Oil rose to start the week ahead of an OPEC+ meeting on supply and as investors weighed the fallout from Europe’s energy crisis.
(Bloomberg) — Oil rose to start the week ahead of an OPEC+ meeting on supply and as investors weighed the fallout from Europe’s energy crisis.
West Texas Intermediate advanced toward $88 a barrel after sinking almost 7% last week on concerns that slowing global growth and anti-virus lockdowns in China would hurt demand. The Organization of Petroleum Exporting Countries and allies including Russia will convene later Monday to set production levels for October after Saudi Arabia flagged the possibility of a cut.
Crude futures have retreated by about a quarter since early June as the global economy slowed and central banks hiked interest rates, erasing all of the gains since Moscow’s invasion of Ukraine. Last week, Group of Seven ministers endorsed a US-led initiative to try to cap the price of Russian oil. Hours later, Russian energy giant Gazprom PJSC said gas flows along a key pipeline to Germany would not resume, deepening the region’s crisis heading into winter.

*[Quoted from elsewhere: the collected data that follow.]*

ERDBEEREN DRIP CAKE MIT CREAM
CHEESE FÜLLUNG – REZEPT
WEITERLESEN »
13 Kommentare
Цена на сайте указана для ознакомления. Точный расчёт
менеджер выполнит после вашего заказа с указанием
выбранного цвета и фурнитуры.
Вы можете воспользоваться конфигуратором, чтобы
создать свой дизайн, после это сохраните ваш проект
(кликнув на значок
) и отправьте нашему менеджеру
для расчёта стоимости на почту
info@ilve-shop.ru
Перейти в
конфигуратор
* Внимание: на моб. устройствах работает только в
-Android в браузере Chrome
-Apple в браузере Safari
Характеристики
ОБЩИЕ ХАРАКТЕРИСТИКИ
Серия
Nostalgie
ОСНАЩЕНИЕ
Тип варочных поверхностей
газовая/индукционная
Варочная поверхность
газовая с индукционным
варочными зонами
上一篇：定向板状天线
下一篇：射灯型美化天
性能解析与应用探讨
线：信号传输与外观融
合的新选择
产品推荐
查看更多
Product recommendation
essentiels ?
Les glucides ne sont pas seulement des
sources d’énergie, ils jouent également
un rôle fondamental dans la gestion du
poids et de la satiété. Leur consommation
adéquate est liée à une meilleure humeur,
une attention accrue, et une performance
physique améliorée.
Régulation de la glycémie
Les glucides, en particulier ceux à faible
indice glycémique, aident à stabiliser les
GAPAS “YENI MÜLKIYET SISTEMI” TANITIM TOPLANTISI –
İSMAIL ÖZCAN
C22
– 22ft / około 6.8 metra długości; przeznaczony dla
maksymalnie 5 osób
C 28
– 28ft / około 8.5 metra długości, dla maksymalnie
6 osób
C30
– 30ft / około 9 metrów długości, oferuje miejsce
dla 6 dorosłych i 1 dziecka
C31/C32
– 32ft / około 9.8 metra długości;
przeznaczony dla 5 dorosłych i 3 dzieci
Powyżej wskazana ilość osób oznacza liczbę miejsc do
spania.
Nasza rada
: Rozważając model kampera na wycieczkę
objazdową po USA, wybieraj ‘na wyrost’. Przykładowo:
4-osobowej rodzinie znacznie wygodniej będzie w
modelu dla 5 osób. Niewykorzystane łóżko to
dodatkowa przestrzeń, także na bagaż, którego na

Ahead of the OPEC+ gathering, most market watchers said that they expected no change to supply at this meeting. Among them, JPMorgan Chase & Co. said September’s output quotas would be rolled forward into October as summer surpluses would turn into deficits, rendering supply cuts unnecessary.
Oil market time spreads have been volatile in recent weeks. Brent’s prompt spread — the difference between its two nearest contracts — was $1.37 a barrel in backwardation, compared with $2.16 last Monday and 67 cents two weeks ago.